森川記憶はスマホを握る指先に、思わず力が入った。彼女の脳裏には、この四年間で経験したことが自然と浮かんできた。

……

四年前、髙橋綾人のせいで、彼女は名古屋から京都に戻る時間を大幅に早めた。それも災い転じて福となり、京都に到着した日に、空港でスカウトに出会った。

最初は詐欺師だと思っていたが、一週間後、スカウトから本当に電話があり、オーディションに来るよう招待された。

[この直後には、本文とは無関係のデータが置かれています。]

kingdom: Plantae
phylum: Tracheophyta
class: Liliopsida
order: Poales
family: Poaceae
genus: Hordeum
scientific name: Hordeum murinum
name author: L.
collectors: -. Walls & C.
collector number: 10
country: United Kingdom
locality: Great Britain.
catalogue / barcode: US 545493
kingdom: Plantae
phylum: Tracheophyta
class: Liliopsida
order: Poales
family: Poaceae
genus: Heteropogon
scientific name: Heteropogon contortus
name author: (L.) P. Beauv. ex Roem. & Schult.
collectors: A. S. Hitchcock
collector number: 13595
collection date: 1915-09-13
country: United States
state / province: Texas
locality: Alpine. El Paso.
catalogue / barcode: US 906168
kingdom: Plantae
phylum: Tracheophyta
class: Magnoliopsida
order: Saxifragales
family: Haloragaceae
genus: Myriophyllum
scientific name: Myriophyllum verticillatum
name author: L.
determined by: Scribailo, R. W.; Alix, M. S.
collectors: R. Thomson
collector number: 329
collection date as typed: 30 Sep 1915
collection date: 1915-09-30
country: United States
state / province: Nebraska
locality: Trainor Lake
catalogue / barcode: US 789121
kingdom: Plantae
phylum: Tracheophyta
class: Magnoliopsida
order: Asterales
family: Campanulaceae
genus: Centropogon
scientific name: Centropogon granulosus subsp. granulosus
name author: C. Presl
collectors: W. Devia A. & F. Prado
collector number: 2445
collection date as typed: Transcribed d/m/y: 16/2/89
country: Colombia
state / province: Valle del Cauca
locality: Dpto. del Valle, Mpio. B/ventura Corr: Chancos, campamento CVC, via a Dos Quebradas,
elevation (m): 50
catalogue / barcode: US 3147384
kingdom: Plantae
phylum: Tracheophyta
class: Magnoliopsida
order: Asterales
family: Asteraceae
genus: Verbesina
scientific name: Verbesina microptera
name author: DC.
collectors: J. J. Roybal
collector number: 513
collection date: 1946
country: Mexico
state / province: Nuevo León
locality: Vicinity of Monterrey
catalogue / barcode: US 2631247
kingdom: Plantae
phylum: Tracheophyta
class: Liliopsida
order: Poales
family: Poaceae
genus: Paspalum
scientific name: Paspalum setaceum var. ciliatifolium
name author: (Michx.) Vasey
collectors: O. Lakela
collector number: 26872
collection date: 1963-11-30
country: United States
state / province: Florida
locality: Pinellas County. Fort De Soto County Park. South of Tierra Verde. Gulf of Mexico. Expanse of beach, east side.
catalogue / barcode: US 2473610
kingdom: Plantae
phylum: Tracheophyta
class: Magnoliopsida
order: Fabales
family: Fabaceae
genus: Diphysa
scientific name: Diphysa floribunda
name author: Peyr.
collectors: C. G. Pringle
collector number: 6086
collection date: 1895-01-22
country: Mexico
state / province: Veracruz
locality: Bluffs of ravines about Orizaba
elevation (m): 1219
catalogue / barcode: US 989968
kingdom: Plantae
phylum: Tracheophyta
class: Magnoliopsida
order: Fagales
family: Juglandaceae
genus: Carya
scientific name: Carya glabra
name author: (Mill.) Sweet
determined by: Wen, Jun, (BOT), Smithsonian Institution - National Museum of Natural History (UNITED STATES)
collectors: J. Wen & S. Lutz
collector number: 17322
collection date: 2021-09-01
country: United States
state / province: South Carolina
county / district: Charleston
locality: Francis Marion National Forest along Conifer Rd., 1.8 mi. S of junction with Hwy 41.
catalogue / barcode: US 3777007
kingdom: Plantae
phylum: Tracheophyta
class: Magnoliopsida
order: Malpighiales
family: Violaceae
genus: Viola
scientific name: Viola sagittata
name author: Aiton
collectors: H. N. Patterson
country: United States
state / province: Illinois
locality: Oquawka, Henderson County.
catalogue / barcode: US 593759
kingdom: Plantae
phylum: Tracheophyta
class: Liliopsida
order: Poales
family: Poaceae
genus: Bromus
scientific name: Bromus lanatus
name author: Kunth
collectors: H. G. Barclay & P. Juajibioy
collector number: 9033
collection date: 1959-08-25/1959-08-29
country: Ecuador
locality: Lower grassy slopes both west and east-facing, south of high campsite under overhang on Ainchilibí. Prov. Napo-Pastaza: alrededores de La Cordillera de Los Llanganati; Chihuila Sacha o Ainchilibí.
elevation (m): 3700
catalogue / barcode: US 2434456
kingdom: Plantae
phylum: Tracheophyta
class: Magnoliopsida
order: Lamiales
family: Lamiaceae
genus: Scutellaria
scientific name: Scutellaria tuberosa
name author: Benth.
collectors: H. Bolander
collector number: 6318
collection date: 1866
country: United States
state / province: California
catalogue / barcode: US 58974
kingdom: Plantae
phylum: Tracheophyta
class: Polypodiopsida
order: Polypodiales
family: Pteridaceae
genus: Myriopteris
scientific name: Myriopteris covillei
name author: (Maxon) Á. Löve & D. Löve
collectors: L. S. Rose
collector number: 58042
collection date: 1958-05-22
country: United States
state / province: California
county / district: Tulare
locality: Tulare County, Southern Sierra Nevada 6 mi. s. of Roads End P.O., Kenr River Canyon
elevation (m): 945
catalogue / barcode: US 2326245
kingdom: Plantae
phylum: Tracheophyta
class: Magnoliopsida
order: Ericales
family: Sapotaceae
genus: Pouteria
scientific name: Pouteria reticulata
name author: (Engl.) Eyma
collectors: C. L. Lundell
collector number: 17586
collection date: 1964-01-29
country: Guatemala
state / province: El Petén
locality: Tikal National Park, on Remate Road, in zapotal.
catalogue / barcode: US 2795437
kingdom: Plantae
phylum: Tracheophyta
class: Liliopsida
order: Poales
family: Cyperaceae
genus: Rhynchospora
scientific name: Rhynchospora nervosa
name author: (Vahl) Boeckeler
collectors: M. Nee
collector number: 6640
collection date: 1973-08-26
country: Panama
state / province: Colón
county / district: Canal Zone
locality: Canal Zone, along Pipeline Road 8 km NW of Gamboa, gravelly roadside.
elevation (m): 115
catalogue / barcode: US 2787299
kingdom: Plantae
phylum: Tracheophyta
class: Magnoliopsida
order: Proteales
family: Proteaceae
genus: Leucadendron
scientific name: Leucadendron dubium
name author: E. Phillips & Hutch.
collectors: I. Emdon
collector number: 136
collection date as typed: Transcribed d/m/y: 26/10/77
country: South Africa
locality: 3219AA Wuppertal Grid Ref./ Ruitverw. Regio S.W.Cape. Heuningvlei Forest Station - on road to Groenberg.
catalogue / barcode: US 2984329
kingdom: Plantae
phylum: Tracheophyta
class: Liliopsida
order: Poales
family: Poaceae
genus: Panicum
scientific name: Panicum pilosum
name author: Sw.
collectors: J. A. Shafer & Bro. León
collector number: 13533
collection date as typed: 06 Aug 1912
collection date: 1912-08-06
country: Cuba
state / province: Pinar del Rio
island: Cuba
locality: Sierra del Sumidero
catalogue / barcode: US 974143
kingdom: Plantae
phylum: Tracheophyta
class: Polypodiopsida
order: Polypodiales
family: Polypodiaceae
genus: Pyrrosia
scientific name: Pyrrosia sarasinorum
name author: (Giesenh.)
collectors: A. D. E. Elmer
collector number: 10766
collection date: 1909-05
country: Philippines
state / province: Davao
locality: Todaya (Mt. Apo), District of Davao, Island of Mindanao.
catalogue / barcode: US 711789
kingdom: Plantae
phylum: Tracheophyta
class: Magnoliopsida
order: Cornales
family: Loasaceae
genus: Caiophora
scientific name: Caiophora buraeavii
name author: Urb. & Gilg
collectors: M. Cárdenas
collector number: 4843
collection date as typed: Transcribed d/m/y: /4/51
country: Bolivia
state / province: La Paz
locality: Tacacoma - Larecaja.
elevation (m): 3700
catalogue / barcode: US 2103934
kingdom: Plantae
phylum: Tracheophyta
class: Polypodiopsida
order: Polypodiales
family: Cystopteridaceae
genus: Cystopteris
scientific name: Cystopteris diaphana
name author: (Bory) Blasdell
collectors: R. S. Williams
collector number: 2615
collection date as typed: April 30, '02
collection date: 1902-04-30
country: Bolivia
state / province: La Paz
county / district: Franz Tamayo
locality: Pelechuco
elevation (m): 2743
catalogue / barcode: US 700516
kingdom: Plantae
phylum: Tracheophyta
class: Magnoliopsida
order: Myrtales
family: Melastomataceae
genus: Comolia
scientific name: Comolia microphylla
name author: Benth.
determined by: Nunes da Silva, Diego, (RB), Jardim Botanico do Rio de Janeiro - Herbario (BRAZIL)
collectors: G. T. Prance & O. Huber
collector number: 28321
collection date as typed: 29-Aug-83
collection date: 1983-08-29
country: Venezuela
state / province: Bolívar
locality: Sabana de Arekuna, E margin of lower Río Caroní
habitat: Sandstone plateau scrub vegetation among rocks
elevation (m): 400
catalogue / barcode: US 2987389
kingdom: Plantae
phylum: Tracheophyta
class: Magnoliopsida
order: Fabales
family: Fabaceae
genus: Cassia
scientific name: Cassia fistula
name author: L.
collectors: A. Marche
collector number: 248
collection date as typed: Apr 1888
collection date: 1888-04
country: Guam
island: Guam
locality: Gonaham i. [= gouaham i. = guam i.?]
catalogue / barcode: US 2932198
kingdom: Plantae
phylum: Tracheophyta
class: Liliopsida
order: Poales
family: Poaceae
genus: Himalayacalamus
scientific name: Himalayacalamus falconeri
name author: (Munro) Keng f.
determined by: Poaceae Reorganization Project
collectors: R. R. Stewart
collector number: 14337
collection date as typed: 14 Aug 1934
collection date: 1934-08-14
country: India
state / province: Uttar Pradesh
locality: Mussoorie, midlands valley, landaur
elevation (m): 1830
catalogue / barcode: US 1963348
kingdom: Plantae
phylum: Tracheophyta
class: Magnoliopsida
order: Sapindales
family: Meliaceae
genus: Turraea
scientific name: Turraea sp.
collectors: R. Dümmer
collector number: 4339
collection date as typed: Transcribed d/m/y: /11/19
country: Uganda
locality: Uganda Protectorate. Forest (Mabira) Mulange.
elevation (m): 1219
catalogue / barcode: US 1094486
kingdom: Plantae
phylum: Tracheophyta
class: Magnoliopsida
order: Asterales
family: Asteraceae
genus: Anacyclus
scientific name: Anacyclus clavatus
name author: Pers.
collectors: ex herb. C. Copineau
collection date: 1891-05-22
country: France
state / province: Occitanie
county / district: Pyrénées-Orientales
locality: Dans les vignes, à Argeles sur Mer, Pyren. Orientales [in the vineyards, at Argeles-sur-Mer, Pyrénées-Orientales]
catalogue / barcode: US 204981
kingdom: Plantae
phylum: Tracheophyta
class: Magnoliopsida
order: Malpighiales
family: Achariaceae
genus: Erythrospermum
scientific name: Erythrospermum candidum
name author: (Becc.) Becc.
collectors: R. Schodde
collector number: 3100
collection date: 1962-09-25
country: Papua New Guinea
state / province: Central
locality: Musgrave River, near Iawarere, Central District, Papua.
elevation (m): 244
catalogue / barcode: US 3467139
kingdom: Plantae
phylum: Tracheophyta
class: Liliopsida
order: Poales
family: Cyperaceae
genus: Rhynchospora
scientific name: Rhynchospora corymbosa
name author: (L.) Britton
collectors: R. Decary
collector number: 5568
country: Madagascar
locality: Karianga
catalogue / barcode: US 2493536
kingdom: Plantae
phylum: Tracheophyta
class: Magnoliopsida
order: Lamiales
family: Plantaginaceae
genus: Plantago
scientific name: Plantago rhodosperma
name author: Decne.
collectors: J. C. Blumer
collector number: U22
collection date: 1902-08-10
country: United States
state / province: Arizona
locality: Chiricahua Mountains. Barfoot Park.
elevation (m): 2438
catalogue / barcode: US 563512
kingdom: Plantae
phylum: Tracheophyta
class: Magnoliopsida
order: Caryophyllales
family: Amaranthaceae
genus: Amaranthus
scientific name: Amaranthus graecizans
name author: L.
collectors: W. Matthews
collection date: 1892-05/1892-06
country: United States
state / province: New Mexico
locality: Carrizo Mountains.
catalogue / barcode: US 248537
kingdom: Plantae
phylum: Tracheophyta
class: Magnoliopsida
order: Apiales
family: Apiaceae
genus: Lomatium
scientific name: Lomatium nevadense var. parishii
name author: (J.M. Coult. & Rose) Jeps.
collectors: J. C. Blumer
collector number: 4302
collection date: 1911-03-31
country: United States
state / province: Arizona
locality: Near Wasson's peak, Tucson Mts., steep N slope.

大学入試後の夏休みは、もともと何もすることがなく、さらに彼女は演技が好きで、大学の志望校も映画大学だったので、当時の彼女は何の躊躇もなく、電話でその場で承諾した。

オーディション終了後、記憶は家に帰り、翌日撮影チームから電話があり、監督に気に入られ、映画「萬千の風華」の女性第二主役を演じることになったと告げられた。

そして大学一年生の前期の最初の一ヶ月は、撮影現場で過ごした。

「萬千の風華」は11月に全国公開され、有名監督、一流スターの男性主役と女性主役のおかげで、この映画はすぐに全国で大ヒットした。

もちろん、予想外だったのは、女性第二主役を演じた彼女も同様に全国で人気を博したことだった。

芸能界で十年に一人の美貌の持ち主だと言う人もいれば、生まれながらの演技派で、一挙手一投足すべてが演技だという人もいた。さらには、芸能界の次の影后(女優賞受賞者)と伝説は森川記憶だという人もいた。